The administration also took issue with the report’s finding the Parole Board hadn’t tried hard enough to allow the slain officer’s family to give input early in the process, noting that the family did in fact have an opportunity to offer input into the decision. The IG’s office noted Bennett had said in an email to an official in Moran’s office that the decision to grant Martin parole had been “decided in November,” months before the family was contacted. In that same email, Bennett said the board “had no choice” but to contact the family.
Moran criticized the report’s conclusion that the Parole Board, which operates largely in secret due to a broad exemption from the state’s Freedom of Information Act, had not kept minutes of meetings during Bennett’s tenure. He asked how investigators could be sure any meetings were taking place to begin with.
“This presupposes there were meetings,” Moran said. “Show me where the meetings were.”
The IG’s office said Chapman had reported that under her predecessor the board didn’t always stick to a set meeting schedule and minutes weren’t taken.
“That’s not what this says though Mike, come on,” Moran said.
“I say come on to you, sir,” Westfall replied. “I don’t have any problem with this one at all. We quoted what they told us.”
Westfall said multiple times that his office’s subsequent reports on the Parole Board were more clear-cut, many of them showing prosecutors and victims weren’t notified at all. At the time, the Northam administration hadn’t seen those reports, and the conversation repeatedly returned to the controversy surrounding Martin’s release.
“The thing I feel horrible for is Mr. Martin,” Mercer said. “I mean, obviously the first person I feel horrible for is the victim and the families. Wretched for them. But Mr. Martin didn’t do anything. And he has a sterling record while he was incarcerated which is not mentioned. And he’s out there now under a cloud for the rest of his life that there was a bunch of shenanigans to let him out of prison.”
The recording also captures some of the IG’s office staffers comments shortly after they left the meeting, with one seeming mystified that some in the Northam administration still felt the Parole Board had done nothing wrong.
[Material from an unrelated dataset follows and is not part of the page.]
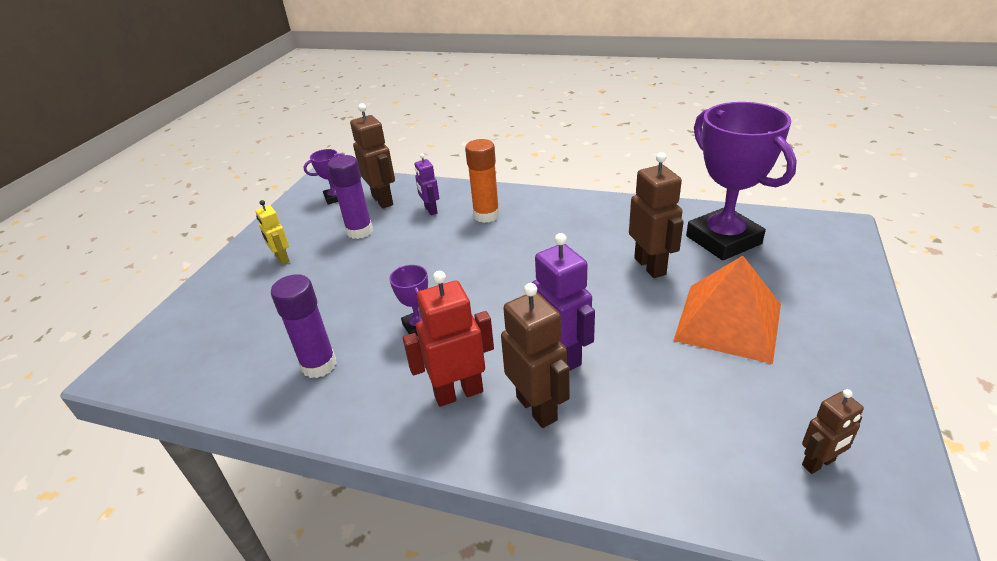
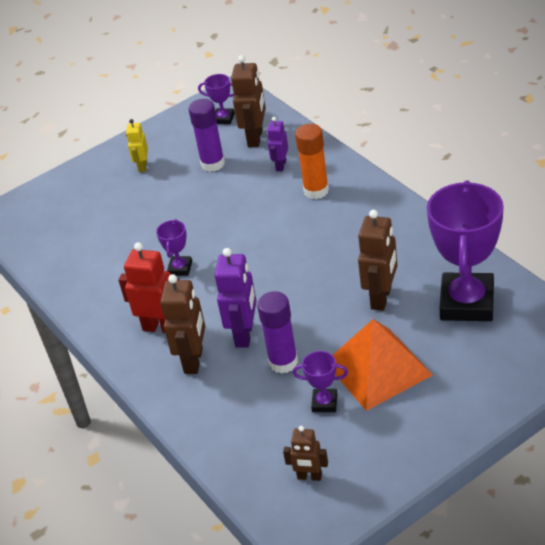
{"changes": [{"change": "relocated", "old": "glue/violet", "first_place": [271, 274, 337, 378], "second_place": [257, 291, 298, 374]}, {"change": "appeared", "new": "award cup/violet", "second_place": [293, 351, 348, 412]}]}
Westfall seemed to suggest the situation could cost him his job.
“This is the type of stuff that leads to me getting a new job. Against my will,” he said, prompting laughter from a colleague. “And I’m fine with that. I knew that when I took the job.”
“Nah. Hey. If you get let go because of this, then everybody’s’ going to be up in arms,” the colleague replied.
“It doesn’t have to be for this,” Westfall said. “It can be something else. You know how that works.”